All of the listing is to be written out word for word, with the pictures left out.

=== RAW DATA ===

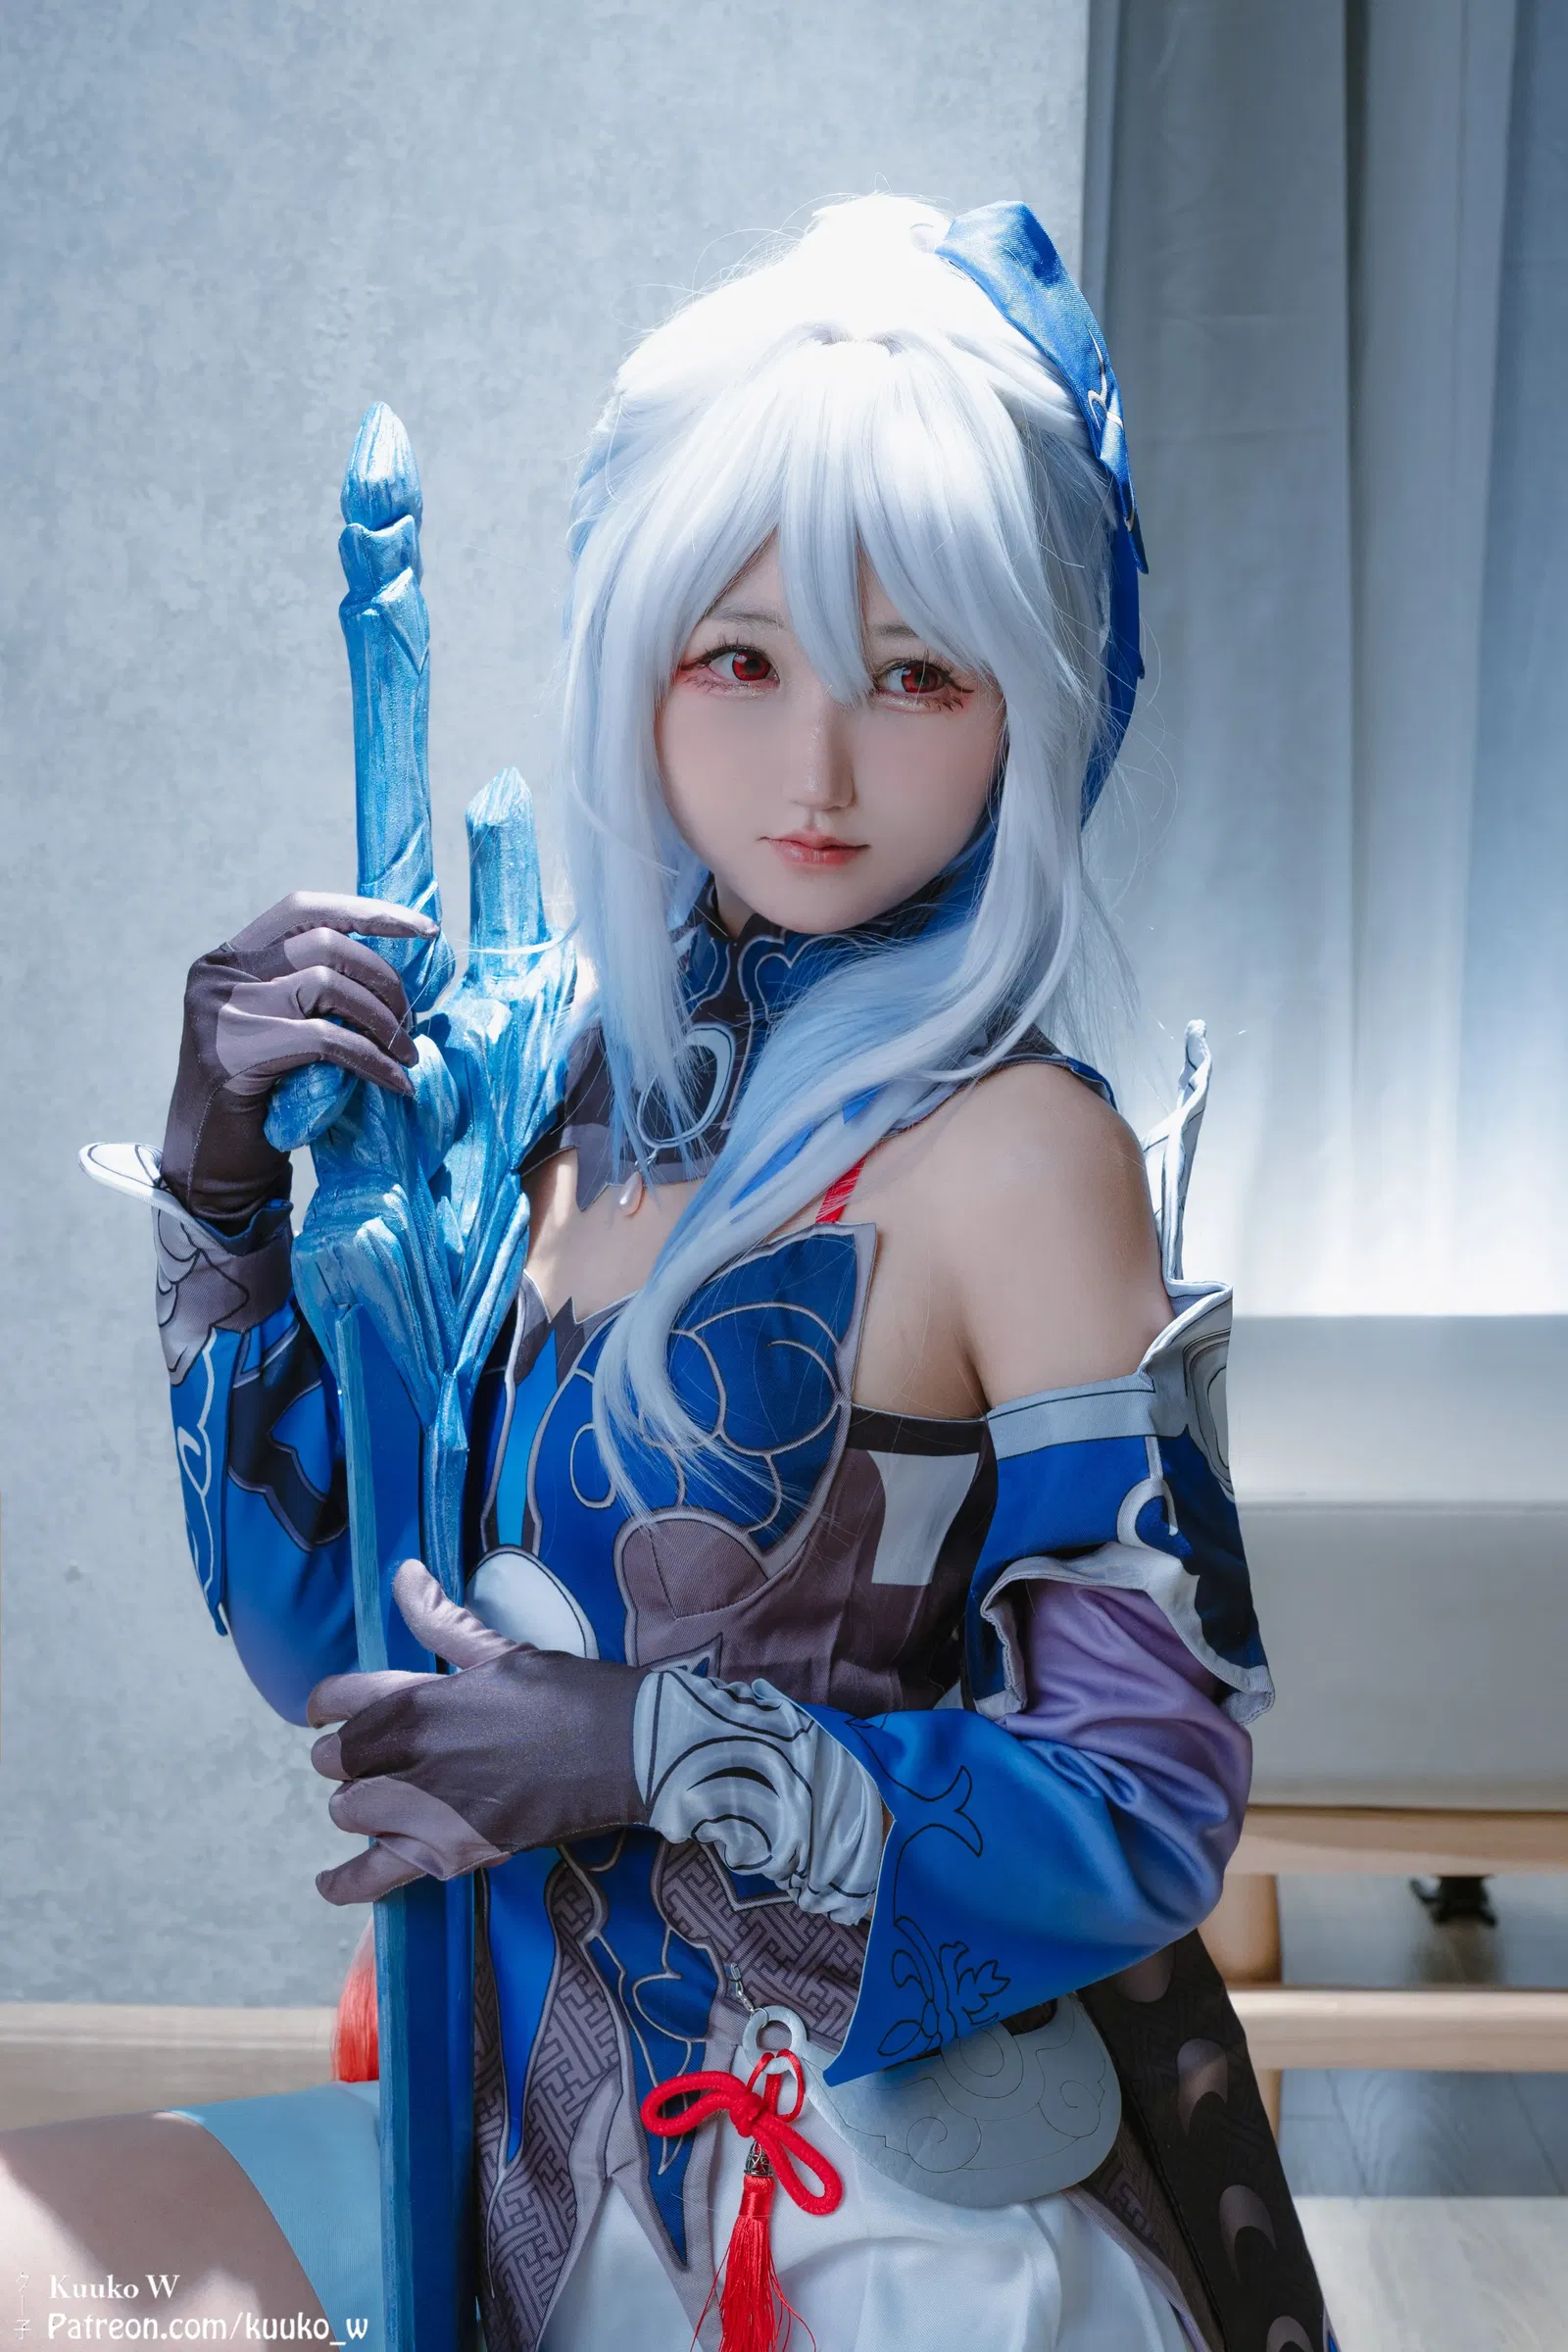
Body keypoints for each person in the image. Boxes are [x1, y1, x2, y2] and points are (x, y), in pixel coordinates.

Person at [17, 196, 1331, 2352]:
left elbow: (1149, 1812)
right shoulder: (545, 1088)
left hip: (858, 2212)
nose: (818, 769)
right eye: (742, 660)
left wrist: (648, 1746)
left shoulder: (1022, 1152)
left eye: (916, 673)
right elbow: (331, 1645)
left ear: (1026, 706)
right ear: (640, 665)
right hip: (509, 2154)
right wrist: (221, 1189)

===

* EXERCISE SOLUTION:
Body keypoints for each person in the image. Boxes are [x1, y1, x2, y2] and points are (x, y), in pixel coordinates.

Person at [17, 196, 1331, 2352]:
left elbow: (1149, 1812)
right shoulder: (545, 1088)
left hip: (858, 2212)
nose: (818, 769)
right eye: (742, 660)
left wrist: (648, 1746)
left shoulder: (1022, 1152)
left eye: (916, 673)
right elbow: (331, 1645)
left ear: (1026, 706)
right ear: (640, 665)
right hip: (509, 2154)
right wrist: (221, 1189)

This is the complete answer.